In my experience, there are four questions that experts who struggle to mentor others repeatedly ask:

  1. WHO do you want me to teach? — “Everyone here seems either disinterested or already busy themselves. I’m not sure if anyone is really expected to learn from me.”Your experts need a clearly assigned apprentice(s). And, the apprentice needs to know that learning from the expert is a job expectation with accountability.
  2. WHAT do you want me to teach? — “I’ve been here a while. Don’t tell me to ‘teach everything I know.” Experts and apprentices need to know, down to the task level, what is the high priority knowledge to be transfer. A good Skill Development Planwill clarify the answer.
  3. WHEN should I teach and transfer this knowledge? — “I’m buried under a lot of work. How do I prioritize transferring knowledge relative to my other tasks?”Managers need to clearly prioritize where knowledge transfer falls in relation to an expert’s other work. Set a clear target of time to be spent on knowledge transfer; for example, “Sarah, you are expected to blocked out 6 hours per month for transferring your knowledge to Jim”—or in a high risk situation, such as a retiring or departing expert giving 30-day notice, “Stephen, I expect you to block out 20 hours per week for this.”

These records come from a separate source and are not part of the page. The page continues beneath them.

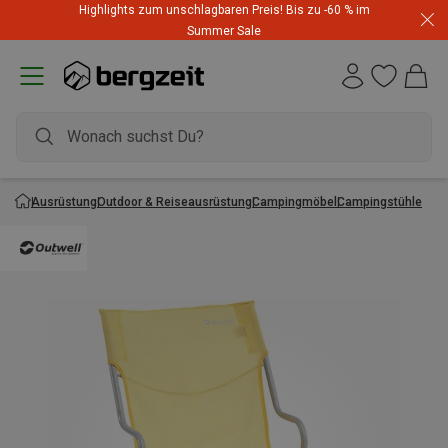
Highlights zum unschlagbaren Preis! Bis zu -60 % im
Summer Sale
Ausrüstung
Outdoor & Reiseausrüstung
Campingmöbel
Campingstühle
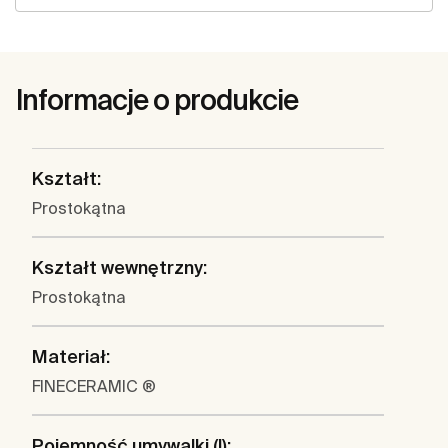
Informacje o produkcie
Kształt:
Prostokątna
Kształt wewnętrzny:
Prostokątna
Materiał:
FINECERAMIC ®
Pojemność umywalki (l):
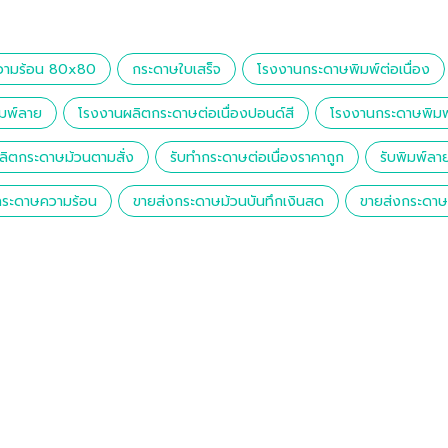
วามร้อน 80x80
กระดาษใบเสร็จ
โรงงานกระดาษพิมพ์ต่อเนื่อง
มพ์ลาย
โรงงานผลิตกระดาษต่อเนื่องปอนด์สี
โรงงานกระดาษพิมพ
ผลิตกระดาษม้วนตามสั่ง
รับทำกระดาษต่อเนื่องราคาถูก
รับพิมพ์ล
กระดาษความร้อน
ขายส่งกระดาษม้วนบันทึกเงินสด
ขายส่งกระดาษต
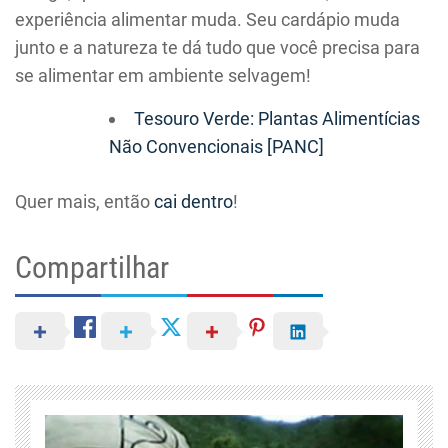
experiência alimentar muda. Seu cardápio muda
junto e a natureza te dá tudo que você precisa para
se alimentar em ambiente selvagem!
Tesouro Verde: Plantas Alimentícias
Não Convencionais [PANC]
Quer mais, então
cai dentro
!
Compartilhar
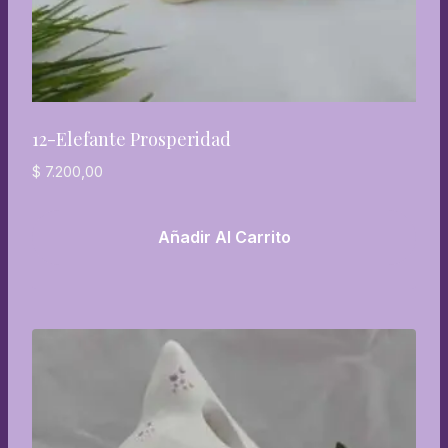
12-Elefante Prosperidad
$
7.200,00
Añadir Al Carrito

  4. HOW should I teach so that they get it quickly and correctly? — “I’ve tried to explain what I do in the past but it doesn’t work. My coworkers are so different from me, and some even get mad at me because I’m so bad at teaching.” Some expert employees will be “naturals” at sharing their knowledge. But in any given workforce, there will also be experts who aren’t. Give your experts tools and techniques for good knowledge transfer, such as how to write a clear agenda for teaching a skilland what test questions to ask to ensure knowledge was absorbed and retained. As long as the apprentice has the capacity to learn, any task can be taught by a qualified expert.

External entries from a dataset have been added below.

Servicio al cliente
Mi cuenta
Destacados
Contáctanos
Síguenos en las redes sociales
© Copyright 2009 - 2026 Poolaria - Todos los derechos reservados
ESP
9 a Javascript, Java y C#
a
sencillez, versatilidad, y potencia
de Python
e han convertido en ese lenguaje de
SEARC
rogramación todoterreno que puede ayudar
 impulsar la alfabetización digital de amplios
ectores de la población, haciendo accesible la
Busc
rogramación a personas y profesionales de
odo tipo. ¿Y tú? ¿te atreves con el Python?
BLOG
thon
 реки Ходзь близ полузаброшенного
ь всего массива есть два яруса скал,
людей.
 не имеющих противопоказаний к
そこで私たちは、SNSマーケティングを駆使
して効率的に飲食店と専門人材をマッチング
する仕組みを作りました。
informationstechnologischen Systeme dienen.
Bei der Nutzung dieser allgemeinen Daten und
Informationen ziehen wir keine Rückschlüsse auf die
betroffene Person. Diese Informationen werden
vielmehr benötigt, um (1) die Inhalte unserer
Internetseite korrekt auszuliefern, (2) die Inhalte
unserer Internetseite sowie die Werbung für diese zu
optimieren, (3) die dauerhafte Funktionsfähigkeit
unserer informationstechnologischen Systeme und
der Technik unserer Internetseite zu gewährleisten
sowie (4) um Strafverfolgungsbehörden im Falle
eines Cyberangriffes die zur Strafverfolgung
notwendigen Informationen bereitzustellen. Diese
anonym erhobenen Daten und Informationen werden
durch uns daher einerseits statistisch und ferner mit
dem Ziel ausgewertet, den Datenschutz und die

In short, don’t assume that somebody’s apparent unwillingness to mentor is their problem. Assume that it’s your problem and clearly answer these four basic questions for them. In the case of the Boeing expert, we gave the expert the clarity he sought: we assigned him an apprentice, we wrote a Skill Development Plan, we helped him schedule 3 – 5 hours a week that he could use to transfer knowledge; and then we gave him tools to help him teach better. He became an excellent mentor and his apprentices were just as successful as those taught by other mentors in the business unit.

Summary: Don’t be fooled by the myth of the subject matter expert who is unwilling or unable to mentor peers. Any expert can transfer their critical knowledge and expertise to others, if assigned a capable apprentice and if management has clearly answered for the expert these four essentially questions.